» **TASKS TO CARRY OUT**:
- a) The excerpt on BTLA and NKT cells includes a caption for Figure 1. List every cell type that this caption says has its BTLA expression shown in histograms.
- b) Extend the excerpt on BTLA and NKT cells, picking up after its final sentence.

» **DOCUMENT SEGMENT**:
Statistical analysis

Data are summarized as mean ± SD. The statistical analysis of the results was performed by the unpaired t test. p values < 0.05 were considered significant.

Results

BTLA is expressed on NKT cells but is dispensable for the development and maintenance of NKT cells

To determine whether BTLA is involved in the development and function of NKT cells, we first examined the expression of BTLA on NKT cells. Mononuclear cells from thymus, spleen, and liver in C57BL/6 mice were stained with anti-BTLA mAb (6F7), and the expression levels of BTLA on each cell type were evaluated by flow cytometry. As shown in Fig. 1, the expression of BTLA was detected on NKT cells, which were defined as CD3⁺ α-GalCer/CD1d-dimer⁺ cells, at the levels similar to those on CD3⁺ T cells. Consistent with previous reports (3, 6), BTLA was expressed at higher levels on B220⁺ B cells and at lower levels on NK cells (Fig. 1).

FIGURE 1.

BTLA is expressed on NKT cells at the levels similar to those on CD3⁺ T cells. Mononuclear cells from thymus, spleen, and liver in C57BL/6 mice were stained with anti-BTLA mAb. Representative histograms of BTLA expression (solid line) on NKT cells (CD3⁺ α-GalCer/CD1d–dimer⁺), T cells (CD3^high α-GalCer/CD1d–dimer⁻), B cells (CD3⁻ B220⁺), and NK cells (NK1.1⁺ CD3⁻) are shown (n = 4 mice each). Shaded areas indicate control staining with isotype-matched Ab.

We next examined the development and activation state of NKT cells in BTLA^−/− mice. As previously demonstrated (3), the numbers of thymocytes and splenocytes in BTLA^−/− mice at 8 wk old were comparable to those in WT mice (data not shown). Flow cytometric analysis revealed that the frequencies of NKT cells (TCRβ⁺ α-GarCer/CD1d⁺cells) in the thymus and spleen of BTLA^−/− mice were comparable to those in WT mice (Fig. 2A). The number of NKT cells in the livers of BTLA^−/− mice was also similar to that in WT mice (Fig. 2A). In addition, the expression levels of activation markers such as CD25, CD69, and CD122 on NKT cells were similar between BTLA^−/− mice and WT mice (Fig. 2B). Together, these results indicate that BTLA is dispensable for the development and the maintenance of steady state of NKT cells.

» **EXTRACTED ENTRIES**:
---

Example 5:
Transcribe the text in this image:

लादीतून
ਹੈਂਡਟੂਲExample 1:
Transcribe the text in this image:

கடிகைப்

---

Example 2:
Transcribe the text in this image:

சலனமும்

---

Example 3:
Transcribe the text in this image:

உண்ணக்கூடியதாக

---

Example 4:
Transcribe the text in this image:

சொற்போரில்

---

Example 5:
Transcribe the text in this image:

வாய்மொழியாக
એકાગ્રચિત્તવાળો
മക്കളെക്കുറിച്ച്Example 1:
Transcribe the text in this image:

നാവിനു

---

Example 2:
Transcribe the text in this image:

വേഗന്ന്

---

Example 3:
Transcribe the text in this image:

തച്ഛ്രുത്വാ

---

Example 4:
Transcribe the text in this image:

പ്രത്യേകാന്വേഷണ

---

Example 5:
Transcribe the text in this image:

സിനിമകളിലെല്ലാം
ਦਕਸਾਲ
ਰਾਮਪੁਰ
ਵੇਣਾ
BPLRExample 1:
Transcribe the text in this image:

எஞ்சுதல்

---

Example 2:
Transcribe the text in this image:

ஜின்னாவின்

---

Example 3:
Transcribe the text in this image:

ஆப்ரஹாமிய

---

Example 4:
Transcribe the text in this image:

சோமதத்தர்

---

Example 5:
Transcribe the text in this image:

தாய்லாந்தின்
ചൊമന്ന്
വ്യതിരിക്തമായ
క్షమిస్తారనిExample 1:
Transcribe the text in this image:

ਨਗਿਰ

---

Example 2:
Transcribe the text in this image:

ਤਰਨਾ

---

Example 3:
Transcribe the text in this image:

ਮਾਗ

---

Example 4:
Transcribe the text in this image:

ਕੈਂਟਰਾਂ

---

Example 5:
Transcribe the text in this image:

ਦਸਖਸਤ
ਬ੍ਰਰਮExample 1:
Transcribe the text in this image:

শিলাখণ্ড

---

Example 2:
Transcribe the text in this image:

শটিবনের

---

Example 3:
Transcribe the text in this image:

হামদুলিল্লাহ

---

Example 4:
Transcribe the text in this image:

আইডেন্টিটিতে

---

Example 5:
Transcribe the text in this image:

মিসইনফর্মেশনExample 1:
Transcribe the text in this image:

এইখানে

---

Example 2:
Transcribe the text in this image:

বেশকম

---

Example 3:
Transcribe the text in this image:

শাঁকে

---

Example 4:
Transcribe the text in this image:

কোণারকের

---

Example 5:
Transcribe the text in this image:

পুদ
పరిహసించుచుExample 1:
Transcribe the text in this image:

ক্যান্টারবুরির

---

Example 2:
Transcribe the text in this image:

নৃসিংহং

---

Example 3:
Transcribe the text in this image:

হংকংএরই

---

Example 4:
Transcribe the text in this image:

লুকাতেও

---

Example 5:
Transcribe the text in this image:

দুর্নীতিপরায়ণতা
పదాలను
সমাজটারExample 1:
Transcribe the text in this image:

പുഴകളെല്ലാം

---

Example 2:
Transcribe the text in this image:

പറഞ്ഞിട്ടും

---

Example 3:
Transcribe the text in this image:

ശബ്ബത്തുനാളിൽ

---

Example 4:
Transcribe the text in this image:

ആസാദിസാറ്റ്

» **RESPONSES TO THE EXERCISE**:
- a) NKT cells, T cells, B cells, and NK cells

- b)
FIGURE 2.

Normal development of NKT cells in BTLA^−/− mice. Mononuclear cells from thymus, spleen, and liver in WT mice and BTLA^−/− mice were stained with anti–TCR-β PE, allophycocyanin-conjugated α-GalCer/CD1d–dimer, and FITC-conjugated Abs against CD25, CD69, or CD122 and analyzed by flow cytometry. A, Representative FACS profiles of TCR-β versus α-GalCer/CD1d–dimer staining (left panels), and the percentages of TCR-β⁺ α-GalCer/CD1d–dimer⁺ cells (right panels) are shown. Data are means ± SD for 4 mice in each genotype. B, Representative histograms for CD25, CD69, and CD122 expression on TCR-β⁺ α-GalCer/CD1d–dimer⁺ cells are shown (n = 4 mice in each genotype). Dotted lines indicate control staining with isotype-matched Ab.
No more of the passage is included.